The truth of the matter is that Shannon didn’t want him to do it either, especially if it meant bringing a snake into the home. “I lucked out,” is what she says. “Because one of his math instructors had one in the classroom, he was able to see it five days a week, which counted as one of the things that he needed to complete,” the teacher said.

The last badge he received was for golfing, which Hayes describes as “sort of challenging” since he is left-handed and everyone else who participated in golfing is right-handed.

Which of the additional problems did you encounter? “Swimming, because I had to get over my fear of water,” he tells. “I had to get over my fear of water through swimming.” “And climbing, which is basically the same thing since I have a phobia of heights,” she said.

He also had to get over early anxiety about having straightforward conversations with other people. Shannon, whose son’s self-assurance grew as he accomplished more, including earning the public speaking merit badge, believes that those days are over now. “No more,” she says.

In 2019, Hayes plans to use his portion of the proceeds from an ongoing troop fundraising to help pay his visits to the National Jamboree in West Virginia and the World Jamboree in South Korea, where he wants to finally meet his dispersed internet pals in person for the first time. According to Shannon, now that he has his social skills under control, he is able to stand up and talk for himself to anybody. “During the previous year, he made $40,000 in popcorn sales.”
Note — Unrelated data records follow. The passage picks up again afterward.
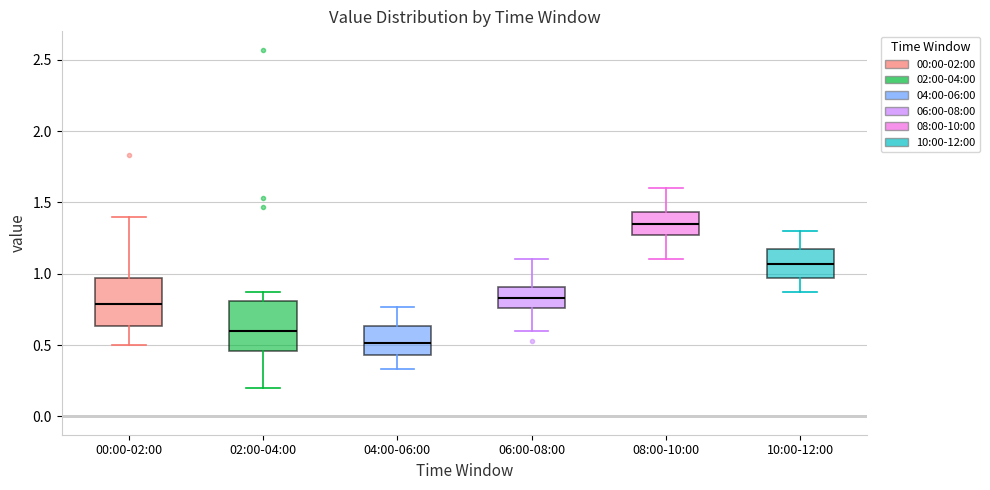

Reading left to right, read every box against the y-axis: the position of its median line, the range the box covers, and the ends of its whiskers. The values are not printed on the chart, so give them approximately, as read against the axis.

00:00-02:00: median 0.80, box 0.65 to 0.95, whiskers 0.50 to 1.40
02:00-04:00: median 0.60, box 0.45 to 0.80, whiskers 0.20 to 0.85
04:00-06:00: median 0.50, box 0.45 to 0.65, whiskers 0.35 to 0.75
06:00-08:00: median 0.85, box 0.75 to 0.90, whiskers 0.60 to 1.10
08:00-10:00: median 1.35, box 1.25 to 1.45, whiskers 1.10 to 1.60
10:00-12:00: median 1.05, box 0.95 to 1.15, whiskers 0.85 to 1.30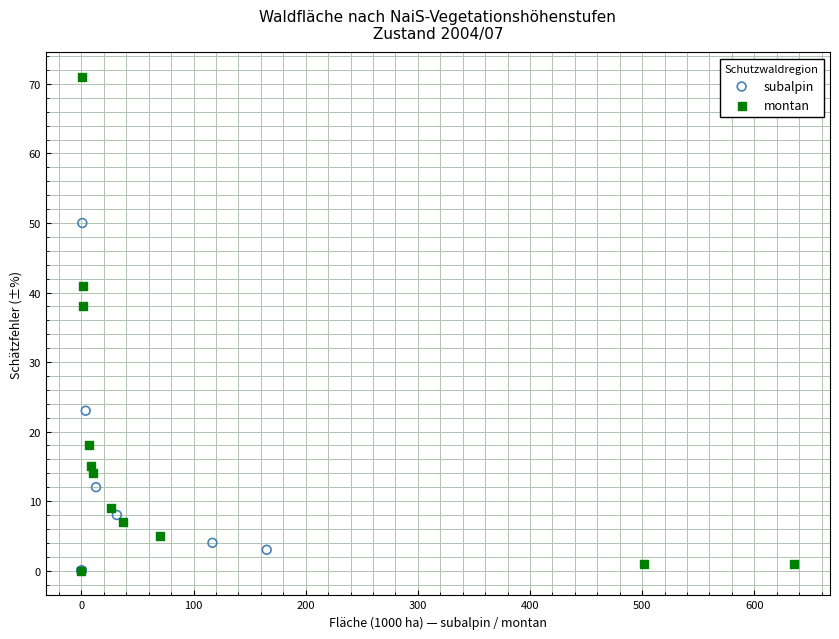

Which series contains the highest Y value?

montan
Ben has been raking yards and mowing lawns to collect money for a project that he has been working on for the past two years. This project, which he has been working on “just because that’s what he wanted to do,” according to Shannon, has seen him fill and deliver more than 150 snack bags each month to staff members working through COVID at a local hospital.

Hayes presented his mother with a whole new kind of difficulty as a result of all of his achievements: how should she put all of those badges on his uniform?

According to Shannon, “They stopped creating the 40-inch sash [for merit badges] since there wasn’t a lot of people getting them all,” which is why the sash was discontinued. “As a result, we used our imagination. He has the sash that is 36 inches long, and it can store around 120 or so, and the rest of the seeds are sown on the inside.”

Says Ogden: “I believe that his fellow Scouts have a newfound respect for him as a result of all that he has accomplished and the manner in which he has pursued his objectives. Because he is earning each badge one after the other without missing a beat, it’s possible that some of them have been encouraged to go for their merit badges with a little more vigor.”

They are aware of the fact that he has developed into a self-assured young adult, according to what he says.

This is also true of Hayes.

He adds, “The lesson I learned is that not everything is easy, but if you work hard you will get to your goal.” “The lesson I learned is that not everything is easy.” The phrase “to be accepted by peers who do not criticize you” takes on a whole different meaning when used in this context.